After ProcessModel clearly showed the time involved in analyzing the production requirements in the laboratory, the Readiness Team concluded that three shifts of chemists working seven days a week were needed in order to cope with the demand and satisfy cycle time requirements with a minimum waiting queue at the laboratory. By catching the opportunity early enough, the Laboratory Management was able to hire and train an entire extra shift of chemists, just in time to meet the pharmaceutical-drug launch production schedule.
Fairy Tale Ending
The pharmaceutical-drug launch was the most successful prescription-drug launch in the pharmaceutical industry history breaking numerous records.
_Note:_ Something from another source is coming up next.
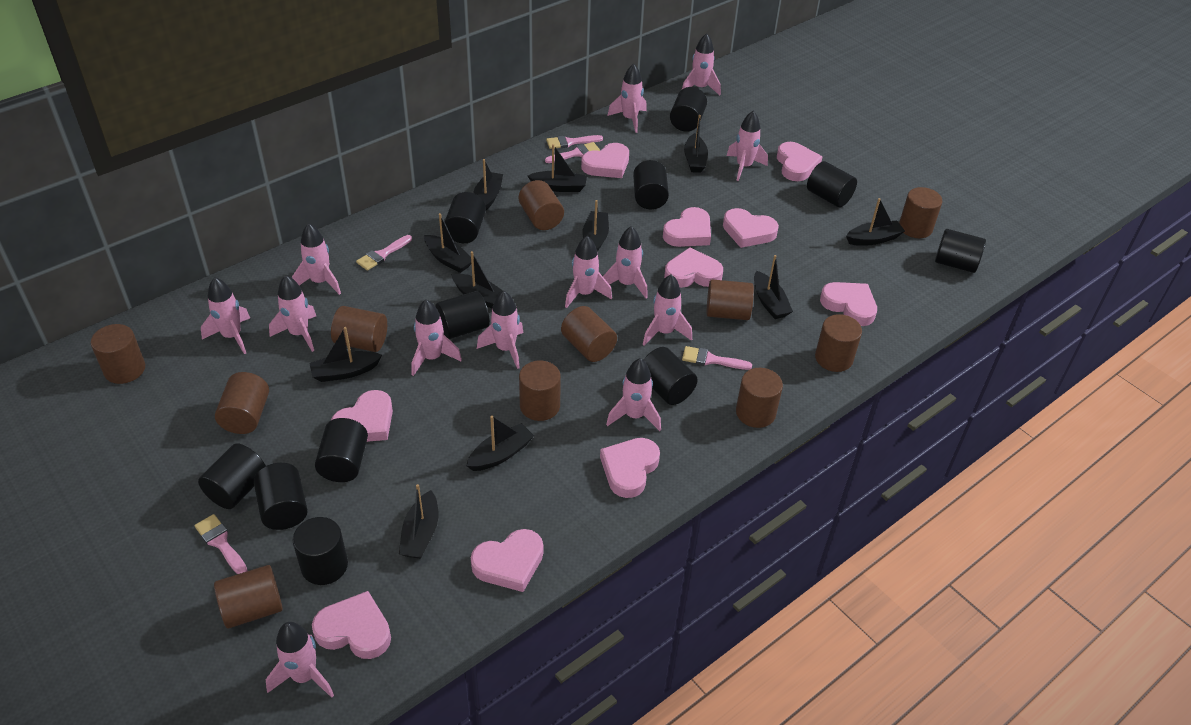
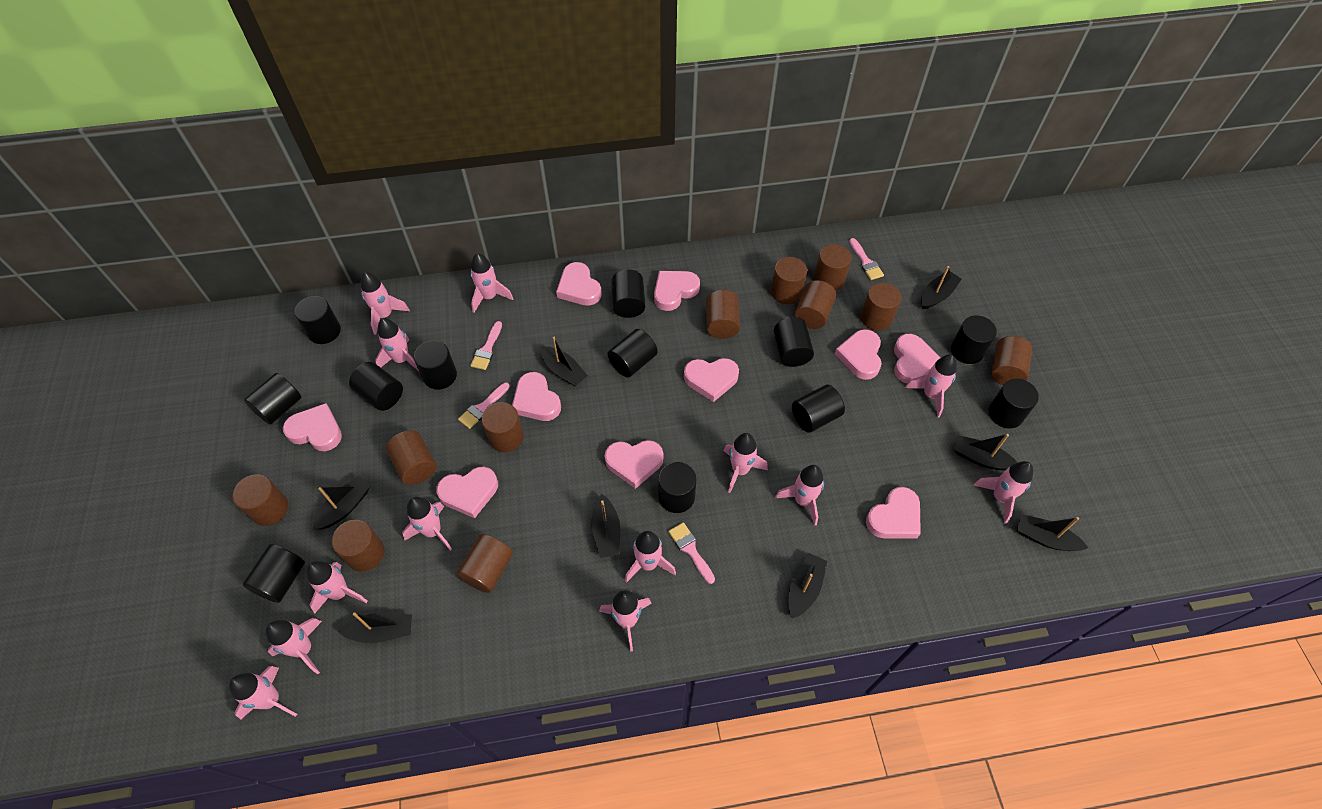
black boat: 11 -> 8
black cylinder: 11 -> 12
pink brush: 5 -> 4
The number one goal was to deliver a successful launch and continue to satisfy growing market demands on time. The company had the daunting task producing launch requirements in three months, package and ship them in a timely manner for the product launch. Although the end result was achieved by an extraordinary team effort including all links in the supply chain, had the Readiness Team not found Process-Model, they feel the results could have been different. The Puerto Rico Plant continues to be the primary supplier of pharmaceutical-drug capsules worldwide, and they do it on time in a consistent and strategic manner.
Based on the successful results obtained from the application of simulation modeling at the company, the management team is supporting and requiring process simulation analyses as part of their regular decision making process. New products being introduced at the company are being subjected to the scrutiny of simulation modeling in order to “test drive” the process capabilities ahead of time and take preventive actions early on. It is an inexpensive insurance!